Sürdürülebilirlik açısından geleceğe dair kaygılarınız var mı? Dönüş mümkün mü? Bazı kayıplar geri getirilemez olsa da, onarım her zaman mümkün. Dönüşüm, dışarıdan bir kurtuluş değil, içsel başlayan ve topluma yayılan bir süreçtir. Bu nedenle iklim iyimseriyim. Sanatın iklim krizi ve çevresel sorunlar karşısındaki rolünü nasıl görüyorsunuz? Sanat, duygusal zekayı harekete geçerek toplumsal farkındalığı tetikleyebilir; eko-performans, beden ve ritüel aracılığıyla doğayla yeniden güvenli ve şefkatli bir ilişki kurmanın pratiğidir. İzleyiciyi harekete geçirebilecek en güçlü araçlardan biridir. Dönemsel olarak değişen dünyada, sanatın sınırlarını zorlamak yerine disiplinlerarası diyalogları derinleştirmek istiyorum.

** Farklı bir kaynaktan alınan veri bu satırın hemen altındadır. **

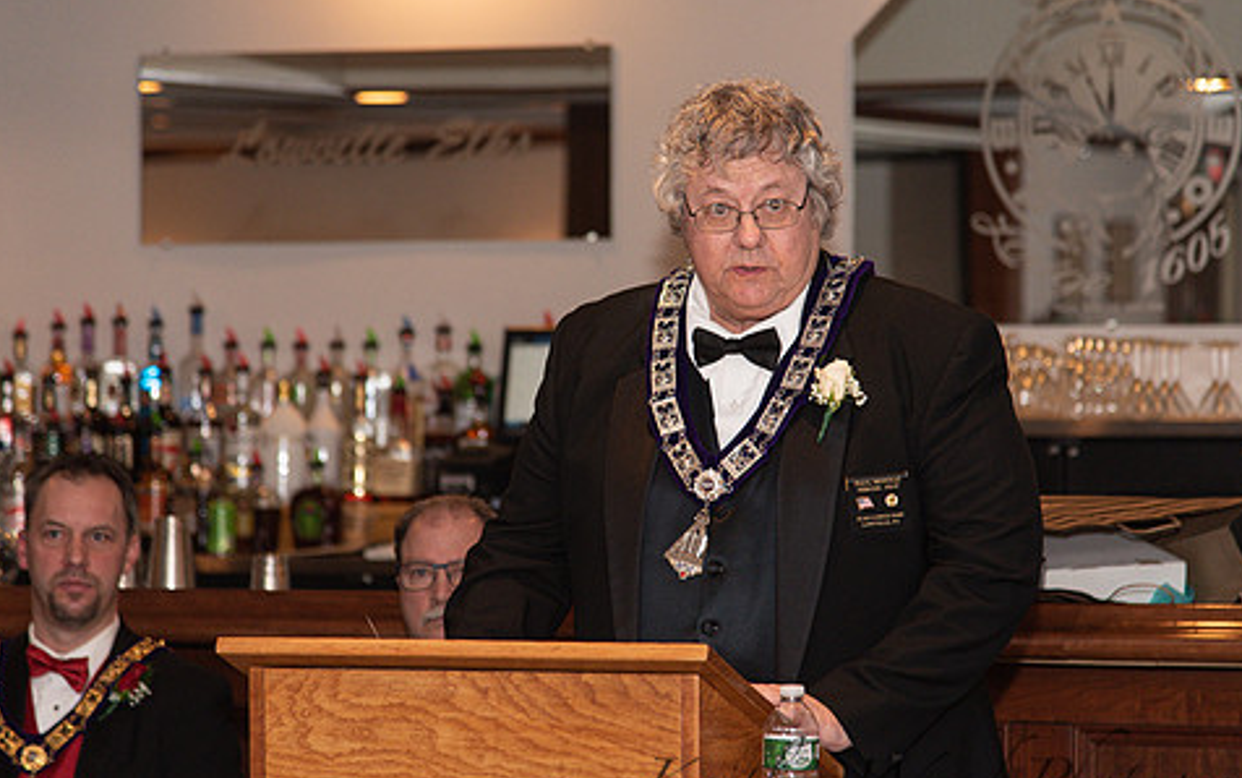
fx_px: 5046
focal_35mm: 149
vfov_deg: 8.8
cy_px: 380
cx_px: 639
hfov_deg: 14.0
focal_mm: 120
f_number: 4
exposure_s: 1/200
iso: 800
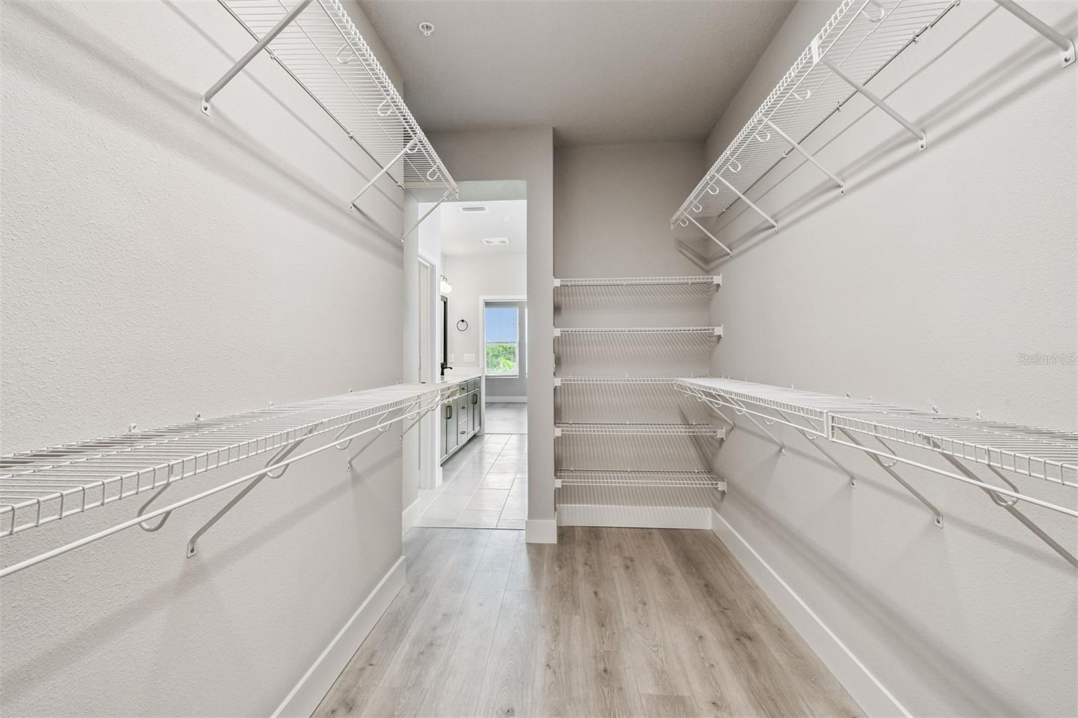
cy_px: 359
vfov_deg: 77.3
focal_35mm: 15
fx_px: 449
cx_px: 539
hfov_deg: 100.4
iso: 100
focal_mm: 10
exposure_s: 1/50
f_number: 7.1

Gelecek projelerinizde sanatın sınırlarını nasıl genişletmeyi hedefliyorsunuz? The Sandland Oracle sonrası yönelimleriniz hangi yönlerde şekilleniyor? Yakında iki ana proje üzerinde çalışıyorum: The Sandland Oracle: Codes Of The Ancient Future Part II – Al-Ula ve Salt Oracle. Salt Oracle, su ve tuzun hafızası üzerinden gezegen ve insanın duygusal kimyasını keşfedecek; mekana özgü biyomateryaller ve yapay zeka teknolojileriyle iyileştirici bir yapı kurmayı amaçlıyorum. Al-Ula için ise geleceğin arkeolojisini daha da derinleştirmek üzere çalışıyorum. Kumun altında geçmişin fosilleriyle geleceğin kodlarını bir arada okumayı sürdürecek bu projelerde yapay zeka, 3D baskı, biyomateryaller, interaktivite ve performansı birleştirerek çok katmanlı bir anlatı ekolojisi kurmayı hedefliyorum. Amaç, sanatı çok dilli ve çok katmanlı bir sezgiyle konuşarak sınırları aşmak değil; türler, disiplinler ve zamanlar arasında diyalogları yumuşatmak ve geleceğin sanatını kapsayıcı kılmaktır.